Parada em São roque, coca-cola, coxinha, uma gelada, liga moto e “simbora” que tem muito chão, destino: Piracicaba pela Rodovia Samuel de Castro Neves SP-147 , que liga a Marechal Rondon-Anhembi-Piracicaba.

Havia passado nela a alguns anos (5 ou 6) e ela era de cinema, um asfalto perfeito com um traçado lindo levemente sinuoso permitindo uma boa velocidade com curvas deliciosas. Mas o tempo é cruel, e como a pista não é “pedagiada” está abandonada em péssimas condições tornando o trecho de 80km um pouco tenso. Mas enfim, contra fatos não há argumentos, então sem reclamações seguimos com mais atenção no guidon.

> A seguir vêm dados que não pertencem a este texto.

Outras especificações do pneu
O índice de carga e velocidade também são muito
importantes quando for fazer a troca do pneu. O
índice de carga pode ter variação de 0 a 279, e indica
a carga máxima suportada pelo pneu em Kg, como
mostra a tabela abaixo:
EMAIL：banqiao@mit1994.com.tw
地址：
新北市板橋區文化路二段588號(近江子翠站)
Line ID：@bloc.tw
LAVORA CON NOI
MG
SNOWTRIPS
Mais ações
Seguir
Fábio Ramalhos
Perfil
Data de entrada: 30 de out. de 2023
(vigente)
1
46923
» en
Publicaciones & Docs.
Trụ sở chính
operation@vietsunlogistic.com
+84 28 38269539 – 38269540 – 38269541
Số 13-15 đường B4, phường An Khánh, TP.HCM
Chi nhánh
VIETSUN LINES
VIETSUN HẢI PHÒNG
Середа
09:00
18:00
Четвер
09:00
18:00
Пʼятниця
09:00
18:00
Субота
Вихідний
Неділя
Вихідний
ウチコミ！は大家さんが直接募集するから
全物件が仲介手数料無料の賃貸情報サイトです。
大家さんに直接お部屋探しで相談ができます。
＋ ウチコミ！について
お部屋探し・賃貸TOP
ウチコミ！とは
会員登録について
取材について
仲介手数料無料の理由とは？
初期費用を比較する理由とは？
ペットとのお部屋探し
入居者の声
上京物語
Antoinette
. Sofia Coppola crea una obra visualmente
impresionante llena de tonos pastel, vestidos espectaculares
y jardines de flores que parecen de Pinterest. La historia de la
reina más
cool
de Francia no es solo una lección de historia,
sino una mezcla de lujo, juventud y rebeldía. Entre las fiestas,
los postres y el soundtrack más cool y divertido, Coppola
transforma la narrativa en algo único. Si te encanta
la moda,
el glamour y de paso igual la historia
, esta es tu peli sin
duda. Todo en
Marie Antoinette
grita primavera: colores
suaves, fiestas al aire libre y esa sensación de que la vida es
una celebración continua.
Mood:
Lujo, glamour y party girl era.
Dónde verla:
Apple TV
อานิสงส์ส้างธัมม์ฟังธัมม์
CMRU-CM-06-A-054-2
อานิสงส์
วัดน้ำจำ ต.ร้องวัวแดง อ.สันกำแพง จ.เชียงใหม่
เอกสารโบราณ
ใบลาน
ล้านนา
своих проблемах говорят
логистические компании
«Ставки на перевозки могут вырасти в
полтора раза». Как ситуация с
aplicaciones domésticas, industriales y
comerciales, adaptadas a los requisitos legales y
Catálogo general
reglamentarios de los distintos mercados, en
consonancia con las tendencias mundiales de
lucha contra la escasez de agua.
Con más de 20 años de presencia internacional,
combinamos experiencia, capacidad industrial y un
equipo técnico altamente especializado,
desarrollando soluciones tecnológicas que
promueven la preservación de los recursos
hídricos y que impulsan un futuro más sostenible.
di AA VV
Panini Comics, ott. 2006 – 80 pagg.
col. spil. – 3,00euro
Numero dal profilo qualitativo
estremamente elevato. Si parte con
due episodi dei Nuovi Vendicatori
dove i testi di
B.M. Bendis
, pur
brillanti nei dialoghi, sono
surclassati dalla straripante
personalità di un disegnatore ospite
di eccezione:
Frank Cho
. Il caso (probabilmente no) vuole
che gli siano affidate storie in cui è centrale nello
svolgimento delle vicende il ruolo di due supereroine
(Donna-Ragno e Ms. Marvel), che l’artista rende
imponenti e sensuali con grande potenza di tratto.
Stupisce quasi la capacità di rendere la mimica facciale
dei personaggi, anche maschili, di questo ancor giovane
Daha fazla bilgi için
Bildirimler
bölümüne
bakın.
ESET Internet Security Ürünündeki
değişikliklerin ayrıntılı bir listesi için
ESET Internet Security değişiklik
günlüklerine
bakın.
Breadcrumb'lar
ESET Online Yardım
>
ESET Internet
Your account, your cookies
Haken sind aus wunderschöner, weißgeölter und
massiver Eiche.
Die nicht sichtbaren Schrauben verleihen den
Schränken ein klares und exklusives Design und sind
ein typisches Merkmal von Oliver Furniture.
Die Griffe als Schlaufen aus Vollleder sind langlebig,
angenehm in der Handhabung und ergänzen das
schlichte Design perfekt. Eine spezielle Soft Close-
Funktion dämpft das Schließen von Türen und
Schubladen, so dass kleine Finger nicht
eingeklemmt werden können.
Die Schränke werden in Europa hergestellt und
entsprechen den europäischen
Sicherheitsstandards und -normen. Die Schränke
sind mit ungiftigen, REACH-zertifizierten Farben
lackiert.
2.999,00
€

Em Pira ponto de despedida do bonde, eu retorno para Rio Claro, Castrado para Americana e a dupla Sidão e Danuxo para Sampa, parada rua do porto para a saideira com peixinho e a conclusão que o dia tinha sido espetacular. Confesso que estava um pouco preocupado com a motocada pois tinha um caráter de visitar o passado, rever alguns parentes, e eu já tinha combinado isso com meu irmão, mas levar mais dois amigos poderia ser uma coisa meio maçante para eles (ainda bem que eles adoraram), o que deixou a motocada mais gostosa, pois além de rodarmos por estradas maravilhosas, pudemos ainda dividir um pouco da história da nossa família, ou melhor da história de meu Pai com eles.